- [PROBLEM DETAILS] Can you copy out the text of every item in the material below, line for line and without any changes?

____

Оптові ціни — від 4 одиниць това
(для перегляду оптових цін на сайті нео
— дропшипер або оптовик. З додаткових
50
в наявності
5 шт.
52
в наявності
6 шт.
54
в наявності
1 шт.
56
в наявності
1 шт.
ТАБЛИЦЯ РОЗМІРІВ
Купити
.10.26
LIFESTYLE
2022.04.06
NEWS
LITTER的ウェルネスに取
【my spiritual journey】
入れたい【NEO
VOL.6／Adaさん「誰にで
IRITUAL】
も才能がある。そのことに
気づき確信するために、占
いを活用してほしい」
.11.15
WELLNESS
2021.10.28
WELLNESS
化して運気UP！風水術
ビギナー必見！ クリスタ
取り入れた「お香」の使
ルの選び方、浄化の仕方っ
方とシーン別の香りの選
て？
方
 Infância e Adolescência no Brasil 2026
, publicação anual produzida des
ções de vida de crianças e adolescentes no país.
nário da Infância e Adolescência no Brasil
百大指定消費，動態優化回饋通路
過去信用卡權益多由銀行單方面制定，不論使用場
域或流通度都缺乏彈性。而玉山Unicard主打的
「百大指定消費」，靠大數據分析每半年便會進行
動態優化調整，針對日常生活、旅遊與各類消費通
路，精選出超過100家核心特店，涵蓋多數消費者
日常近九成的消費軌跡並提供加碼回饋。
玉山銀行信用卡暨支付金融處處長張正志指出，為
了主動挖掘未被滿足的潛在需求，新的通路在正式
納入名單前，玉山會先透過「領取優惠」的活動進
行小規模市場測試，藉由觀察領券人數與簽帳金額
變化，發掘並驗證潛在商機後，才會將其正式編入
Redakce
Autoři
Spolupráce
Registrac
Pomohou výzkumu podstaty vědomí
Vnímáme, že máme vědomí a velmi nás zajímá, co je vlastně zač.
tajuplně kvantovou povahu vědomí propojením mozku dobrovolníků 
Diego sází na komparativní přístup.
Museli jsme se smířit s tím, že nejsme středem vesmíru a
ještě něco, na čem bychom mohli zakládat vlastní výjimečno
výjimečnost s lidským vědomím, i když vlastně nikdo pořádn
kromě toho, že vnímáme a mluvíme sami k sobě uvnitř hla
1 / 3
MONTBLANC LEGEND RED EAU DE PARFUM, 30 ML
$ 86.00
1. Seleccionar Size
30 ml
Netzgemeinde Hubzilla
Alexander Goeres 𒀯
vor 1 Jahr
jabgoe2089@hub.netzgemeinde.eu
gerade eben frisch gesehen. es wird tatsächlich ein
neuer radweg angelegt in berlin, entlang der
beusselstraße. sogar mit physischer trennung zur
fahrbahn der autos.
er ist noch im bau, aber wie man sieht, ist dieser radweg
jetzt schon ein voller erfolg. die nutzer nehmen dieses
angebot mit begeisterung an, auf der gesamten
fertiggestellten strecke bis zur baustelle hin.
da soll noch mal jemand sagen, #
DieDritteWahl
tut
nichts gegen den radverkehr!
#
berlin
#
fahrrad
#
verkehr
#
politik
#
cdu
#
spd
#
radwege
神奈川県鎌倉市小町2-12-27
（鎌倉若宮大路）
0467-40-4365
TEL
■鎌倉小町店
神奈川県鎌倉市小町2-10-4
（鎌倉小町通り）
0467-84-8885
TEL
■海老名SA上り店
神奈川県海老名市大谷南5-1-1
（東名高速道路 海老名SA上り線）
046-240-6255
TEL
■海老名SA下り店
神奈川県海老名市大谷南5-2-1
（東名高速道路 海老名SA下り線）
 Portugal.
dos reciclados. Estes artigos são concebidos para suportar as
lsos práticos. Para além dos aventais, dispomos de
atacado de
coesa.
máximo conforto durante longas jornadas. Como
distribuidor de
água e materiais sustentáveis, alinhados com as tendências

____

- [OUTPUT FOR THIS EXERCISE]
Оптові ціни — від 4 одиниць това
(для перегляду оптових цін на сайті нео
— дропшипер або оптовик. З додаткових
50
в наявності
5 шт.
52
в наявності
6 шт.
54
в наявності
1 шт.
56
в наявності
1 шт.
ТАБЛИЦЯ РОЗМІРІВ
Купити
.10.26
LIFESTYLE
2022.04.06
NEWS
LITTER的ウェルネスに取
【my spiritual journey】
入れたい【NEO
VOL.6／Adaさん「誰にで
IRITUAL】
も才能がある。そのことに
気づき確信するために、占
いを活用してほしい」
.11.15
WELLNESS
2021.10.28
WELLNESS
化して運気UP！風水術
ビギナー必見！ クリスタ
取り入れた「お香」の使
ルの選び方、浄化の仕方っ
方とシーン別の香りの選
て？
方
 Infância e Adolescência no Brasil 2026
, publicação anual produzida des
ções de vida de crianças e adolescentes no país.
nário da Infância e Adolescência no Brasil
百大指定消費，動態優化回饋通路
過去信用卡權益多由銀行單方面制定，不論使用場
域或流通度都缺乏彈性。而玉山Unicard主打的
「百大指定消費」，靠大數據分析每半年便會進行
動態優化調整，針對日常生活、旅遊與各類消費通
路，精選出超過100家核心特店，涵蓋多數消費者
日常近九成的消費軌跡並提供加碼回饋。
玉山銀行信用卡暨支付金融處處長張正志指出，為
了主動挖掘未被滿足的潛在需求，新的通路在正式
納入名單前，玉山會先透過「領取優惠」的活動進
行小規模市場測試，藉由觀察領券人數與簽帳金額
變化，發掘並驗證潛在商機後，才會將其正式編入
Redakce
Autoři
Spolupráce
Registrac
Pomohou výzkumu podstaty vědomí
Vnímáme, že máme vědomí a velmi nás zajímá, co je vlastně zač.
tajuplně kvantovou povahu vědomí propojením mozku dobrovolníků 
Diego sází na komparativní přístup.
Museli jsme se smířit s tím, že nejsme středem vesmíru a
ještě něco, na čem bychom mohli zakládat vlastní výjimečno
výjimečnost s lidským vědomím, i když vlastně nikdo pořádn
kromě toho, že vnímáme a mluvíme sami k sobě uvnitř hla
1 / 3
MONTBLANC LEGEND RED EAU DE PARFUM, 30 ML
$ 86.00
1. Seleccionar Size
30 ml
Netzgemeinde Hubzilla
Alexander Goeres 𒀯
vor 1 Jahr
jabgoe2089@hub.netzgemeinde.eu
gerade eben frisch gesehen. es wird tatsächlich ein
neuer radweg angelegt in berlin, entlang der
beusselstraße. sogar mit physischer trennung zur
fahrbahn der autos.
er ist noch im bau, aber wie man sieht, ist dieser radweg
jetzt schon ein voller erfolg. die nutzer nehmen dieses
angebot mit begeisterung an, auf der gesamten
fertiggestellten strecke bis zur baustelle hin.
da soll noch mal jemand sagen, #
DieDritteWahl
tut
nichts gegen den radverkehr!
#
berlin
#
fahrrad
#
verkehr
#
politik
#
cdu
#
spd
#
radwege
神奈川県鎌倉市小町2-12-27
（鎌倉若宮大路）
0467-40-4365
TEL
■鎌倉小町店
神奈川県鎌倉市小町2-10-4
（鎌倉小町通り）
0467-84-8885
TEL
■海老名SA上り店
神奈川県海老名市大谷南5-1-1
（東名高速道路 海老名SA上り線）
046-240-6255
TEL
■海老名SA下り店
神奈川県海老名市大谷南5-2-1
（東名高速道路 海老名SA下り線）
 Portugal.
dos reciclados. Estes artigos são concebidos para suportar as
lsos práticos. Para além dos aventais, dispomos de
atacado de
coesa.
máximo conforto durante longas jornadas. Como
distribuidor de
água e materiais sustentáveis, alinhados com as tendências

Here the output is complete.